By Gregory Keer
Who needs airplane flights with their predictable liftoffs and restrictive windows that don’t allow kids to touch those tantalizing clouds? How exciting is it to visit national parks with wonders that are just as easily seen on the Internet without the risk of allergy attacks? What good is an island paradise when children cannot drink anything spiked with rum?
The real center of vacation fun is the hotel room.
After 11 years of traveling, my kids rank hotel visits as the most preferred part of their getaway experiences. Even if my family wasn’t on a budget, my boys would take a stay in a low-cost inn over most any other adventure.
Actually, cost cutting is where the good times begin. For our most recent road trip, my wife and I start our journey at the computer.
“Where do you want to go?” I ask Wendy.
“Let’s see what the booking sites come up with,” she says as if she’s about to roll dice.
For several hours that night, we troll online reservation services, including Hotwire.com and Travelocity.com, before we settle on Priceline.com. With the staccato encouragement of William Shatner playing in our heads, we invite the kids to the laptop to see what pops up once we commit to a room price.
“We could get a hotel for $5!” Jacob shouts from his seven-year-old economic perspective.
“Not exactly,” I reply as the response downloads. “But we’ll take $60 a night for a three-and-a-half star hotel close to the beach!”
A week later, we arrive at a fairly new hotel, albeit in a corporate park rather than near the beach (location uncertainty is part of the trade-off for a low room rate). But the kids are already excited.
“Cool lobby,” Ari (4) giggles as we head toward check-in.
Wendy pulls me aside by the arm less burdened by backpacks and toys. “We can’t let the hotel see we have three kids or they’ll try to charge us for two rooms,” she says conspiratorially. “Wait for my cell call.”
Reunited on the third floor, my giddy kids burst into our room.
Benjamin (11) heads straight for the bed and leans back with his hands behind his head. “Nice mattress,” he offers in his pre-adolescent discernment.
Jacob sets to unpacking our bags and putting clothes in the dressers. “These drawers are better than the ones we have at home,” he critiques.
Ari breathlessly yells from the window, “We can see the other buildings! Come look!”
I join him at the glass then say to Wendy, “It’s a $60 view of an insurance company, but we’re happy, right?”
For the next hour, my sons explore the room like Alice’s in Wonderland, making rabbit-hole discoveries in the bathroom (“Check out the extra shampoos in the shower!”), the TV (“Can we watch HBO Family all day?”), and the night table (“Somebody named Gideon left his Bible here!”).

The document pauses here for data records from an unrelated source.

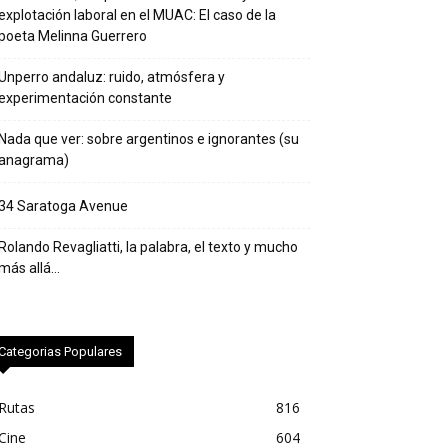
explotación laboral en el MUAC: El caso de la
poeta Melinna Guerrero
Unperro andaluz: ruido, atmósfera y
experimentación constante
Nada que ver: sobre argentinos e ignorantes (su
anagrama)
34 Saratoga Avenue
Rolando Revagliatti, la palabra, el texto y mucho
más allá…
Categorias Populares
Rutas
816
Cine
604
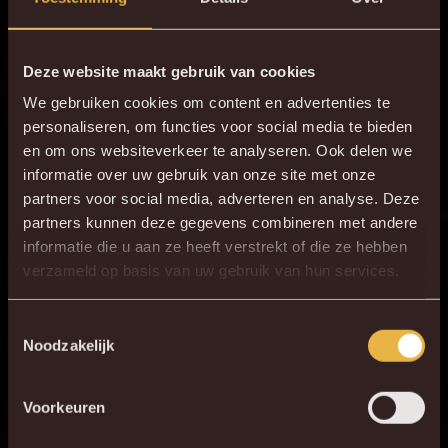
N. Mukau voor
86'
Alessio da Cruz
Deze website maakt gebruik van cookies
87'
P. Guèye
We gebruiken cookies om content en advertenties te
89'
J. Van Hecke
personaliseren, om functies voor social media te bieden
en om ons websiteverkeer te analyseren. Ook delen we
90+3'
B. Bolingoli
informatie over uw gebruik van onze site met onze
90+6'
partners voor social media, adverteren en analyse. Deze
partners kunnen deze gegevens combineren met andere
informatie die u aan ze heeft verstrekt of die ze hebben
ONZE OPSTELLING
×
verzameld op basis van uw gebruik van hun services.
DE NIEUWE KVM APP
1
G. Coucke
Download de gloednieuwe KVM App nu via je
Toestemmingsselectie
18
A. Van Hoorenbeeck
Noodzakelijk
favoriete app store!
14
D. Lavalée
27
D. Bates
Voorkeuren
KV MECHELEN APP
5
S. Walsh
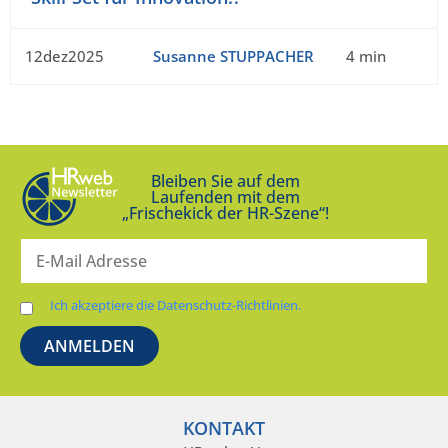
12dez2025
Susanne STUPPACHER
4 min
Bleiben Sie auf dem
Laufenden mit dem
„Frischekick der HR-Szene“!
Ich akzeptiere die Datenschutz-Richtlinien.
KONTAKT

Ari finds the mini-bar, opening the fridge to a world of diminutive goodies with massive prices. “Free candy!” he declares.
I rush to prevent him from doubling our hotel bill in one bite. He cries loudly and I try to shush him.
“Yeah, Ari,” Jacob reasons precociously. “Mommy said there are people on their honeymoon, next door, so we have to be quiet.”
“There are no honeymooners, here,” Benjamin responds.
“Yes there are!” Jacob shoots back as he slugs his brother. They commence to brawl, one of the unfortunate inevitabilities of collapsing our living arrangement into 300 square feet.
“Let’s go see the pool,” Wendy announces, averting further sibling violence.
That night, all irritation toward each other has evaporated following a day of swimming and discovering free snacks in the lobby. Our sons, who at home cannot stand to be within three feet of each other, drift off to sleep together in the queen-size bed, looking like angelic urchins in a Dickens novel.
In the morning, the kids resume their rambunctiousness, throwing pillows around without a care for the “honeymooners” next door. Jacob, still a proud new reader, nags us for “hot cakes with bananas” from the room-service menu, despite our refusals. And Ari seems to have fallen in love with the bathtub – minus the water.
Still, it takes us a long time to get outdoors. It doesn’t matter if there’s a magic show in the park starting in an hour or an IMAX presentation in the science museum that would blow their minds. We’ve got a hotel room and each other.